The phone's front side presents menu access, call start and stop, and navigation buttons that also double as playback controls. The left side of the phone includes hardware volume buttons and the FastPort outlet. The top right side features the memory card inlet covered with a rubber band. In addition to the camera, the back of the device includes a speakerphone for hands-free audio playback without the headset.

The W205 contains an FM radio with RDS and an integrated antenna. The ability is provided to record radio either onto the 5 MB of internal memory or up to 2 GB of external memory to the Memory Stick Micro (M2) memory card. Such recordings can also be saved and used as ringtones. Activation of the FM radio requires a FastPort-compatible headset connected to the phone; the headset is required to function as an antenna.

The phone employs a proprietary FastPort outlet for the charger, headphones and the data cable. The latter facilitates USB connectivity, and requires the model DCU-60 or compatible cable. USB charging via FastPort is not supported with this phone model.

==Software==

Software-wise, the device includes a Walkman player, which supports MP3 and AAC files, plus playlists, shuffle and loop modes, display of album art, and track identification via Sony Ericsson's TrackID service. Uncharacteristically for a device that was Walkman-branded and specifically marketed as audio-centric, its playback software does not feature an equalizer or equalizer presets for different musical genres.
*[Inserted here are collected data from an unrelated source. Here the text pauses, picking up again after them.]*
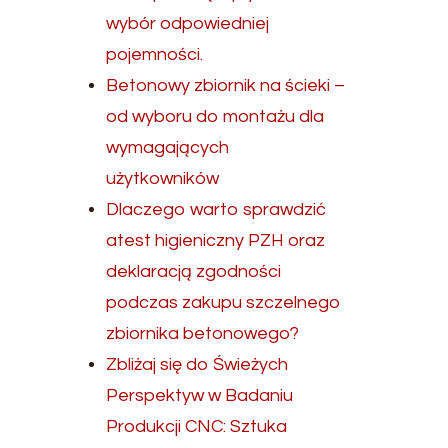
wybór odpowiedniej
pojemności.
Betonowy zbiornik na ścieki –
od wyboru do montażu dla
wymagających
użytkowników
Dlaczego warto sprawdzić
atest higieniczny PZH oraz
deklaracją zgodności
podczas zakupu szczelnego
zbiornika betonowego?
Zbliżaj się do Świeżych
Perspektyw w Badaniu
Produkcji CNC: Sztuka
On Internet access, the phone features a native WAP 2.0 browser and the Java-based Opera Mini. Different connectivity profiles can be configured for the native browser and Java apps (Opera Mini); like, respectively, 'WAP' for very light-weight browsing and 'Internet' for complex content.

Other features include multiple phonebooks, copy and paste functionality of text snippets and numbers, a file manager, sound recorder, alarm clock with several alarm settings, calendar, torchlight (uses the phone's screen), tasks, notes, timer, stopper, and calculator.

==Marketing==

In September 2009, the W205 was available in the UK for £99.99 SIM-free; at the time, UK Vodafone offered it for £40 on a pay-as-you-go plan.

At the start of the 2010 Football World Cup on June 11, 2010, South African mobile operator and official event sponsor MTN had exclusive rights to the W205 phone, which was pre-loaded with World Cup-related content, such as FIFA wallpapers, themes, screensavers, and the FIFA 2009 soundtrack.